→ ASSIGNMENT: Restate each entry exactly, without pictures.

--*--

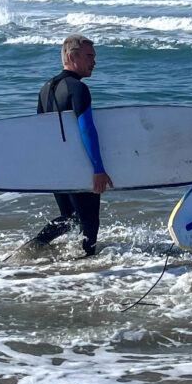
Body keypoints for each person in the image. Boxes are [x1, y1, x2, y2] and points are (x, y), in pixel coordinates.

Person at [27, 34, 113, 256]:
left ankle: (34, 246)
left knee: (69, 218)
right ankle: (86, 268)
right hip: (78, 165)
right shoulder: (77, 88)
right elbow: (87, 129)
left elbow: (40, 132)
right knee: (89, 223)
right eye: (89, 56)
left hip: (57, 166)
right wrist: (98, 169)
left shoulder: (46, 88)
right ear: (72, 56)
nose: (94, 62)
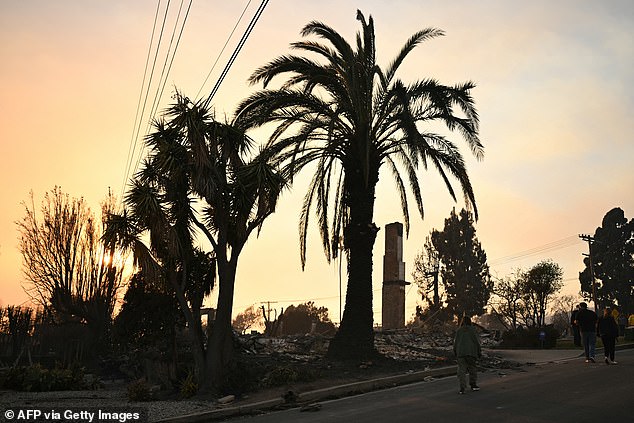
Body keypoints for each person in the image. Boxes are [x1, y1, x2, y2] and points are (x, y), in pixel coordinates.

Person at [453, 315, 481, 394]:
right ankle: (473, 384)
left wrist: (455, 352)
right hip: (471, 353)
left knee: (461, 371)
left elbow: (455, 343)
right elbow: (477, 342)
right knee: (472, 368)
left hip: (461, 353)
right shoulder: (473, 330)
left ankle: (462, 387)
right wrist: (479, 352)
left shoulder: (459, 331)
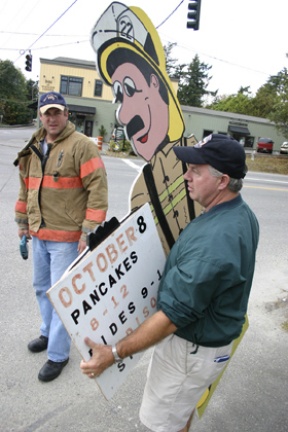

--*--

→ RESULT OF THE TASK:
Body keypoints for each person in the image. Boxes are [x1, y1, x2, y2] and points are (x, y), in pixel coordinates.

Person at [27, 34, 113, 256]:
left ankle: (34, 246)
left knee: (69, 218)
right ankle: (86, 268)
right hip: (78, 165)
right shoulder: (77, 88)
right elbow: (87, 129)
left elbow: (40, 132)
right knee: (89, 223)
right eye: (89, 56)
left hip: (57, 166)
right wrist: (98, 169)
left shoulder: (46, 88)
right ear: (72, 56)
nose: (94, 62)
Body keypoints for each person in the image. Boxes are [x1, y1, x2, y2] and points are (x, y), in pixel coordinates.

Person at [453, 315, 481, 394]:
right ankle: (473, 384)
left wrist: (455, 352)
right hip: (471, 353)
left knee: (461, 371)
left elbow: (455, 343)
right elbow: (477, 342)
right knee: (472, 368)
left hip: (461, 353)
right shoulder: (473, 330)
left ankle: (462, 387)
right wrist: (479, 352)
left shoulder: (459, 331)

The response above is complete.